Малой кровью - Лазарчук Андрей Геннадьевич. Страница 39
Она посмотрела на «супербайк», сверкающий никелированными сочленениями. Смешные ребята, подумала она неуверенно. И жутко талантливые. И смелые. И всё равно смешные. На Марс…
Всё равно как на пикник в то место, где никто ещё не был. Куда-нибудь в горы или в дремучий лес. Но – на пикник.
И этот двор с самоделками… Самоделки сейчас, когда всё, что можно придумать, можно пойти и купить. Ну, почти всё.
«Супербайк»… Вот такого уже не купишь. Ничего принципиально нового не изобретено, а просто остроумно скомбинировано то, что уже известно. Но при этом аппарат летает значительно выше глайдеров и во много раз быстрее, чем сёдла-жополёты, не портит полос и площадок, как корабли и катера, когда взлетают без стартовых антигравов, и в отличие от атмосферников не нуждается в крыльях. То есть за патент на такую машинку ребята могли бы жить припеваючи… что, похоже, и делают – вот уж не знаю только, на какие деньги…
Не отвлекайся.
Да я и не отвлекаюсь… стараюсь изо всех сил… Но надо бы ещё мороженого, а, как вы считаете?
Если её «приковали», то нужно изо всех сил рвануться и освободиться. Как из паутины. Прямо сейчас.

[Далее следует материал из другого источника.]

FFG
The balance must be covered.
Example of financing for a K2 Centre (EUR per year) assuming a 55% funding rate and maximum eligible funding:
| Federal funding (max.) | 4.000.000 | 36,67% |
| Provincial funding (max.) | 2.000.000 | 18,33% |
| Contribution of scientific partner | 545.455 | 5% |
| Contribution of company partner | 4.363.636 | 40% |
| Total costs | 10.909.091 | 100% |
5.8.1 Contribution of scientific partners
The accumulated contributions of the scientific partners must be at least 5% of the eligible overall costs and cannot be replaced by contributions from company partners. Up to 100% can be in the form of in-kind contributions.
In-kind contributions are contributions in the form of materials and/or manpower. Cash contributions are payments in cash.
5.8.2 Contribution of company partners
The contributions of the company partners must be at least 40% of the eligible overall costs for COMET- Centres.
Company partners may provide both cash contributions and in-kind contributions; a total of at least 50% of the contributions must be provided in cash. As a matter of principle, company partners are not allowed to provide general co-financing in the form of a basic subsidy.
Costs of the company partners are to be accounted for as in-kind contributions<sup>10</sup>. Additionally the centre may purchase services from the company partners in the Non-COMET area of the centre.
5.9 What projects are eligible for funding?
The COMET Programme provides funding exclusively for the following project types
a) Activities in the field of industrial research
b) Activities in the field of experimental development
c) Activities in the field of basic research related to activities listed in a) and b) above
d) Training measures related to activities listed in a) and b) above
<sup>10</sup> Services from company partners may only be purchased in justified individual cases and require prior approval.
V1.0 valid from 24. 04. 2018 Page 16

Но что-то мешало рвануться. И это был не паралич воли, не проклятая сонливость, которой она всё время боялась и которая стала для неё скорее уж сигналом тревоги, чем путами. Нет, на этот раз было скорее ожидание важного события, которое должно произойти именно здесь, – но Юлька не знала точно, в какое время… и может быть, всё-таки не здесь…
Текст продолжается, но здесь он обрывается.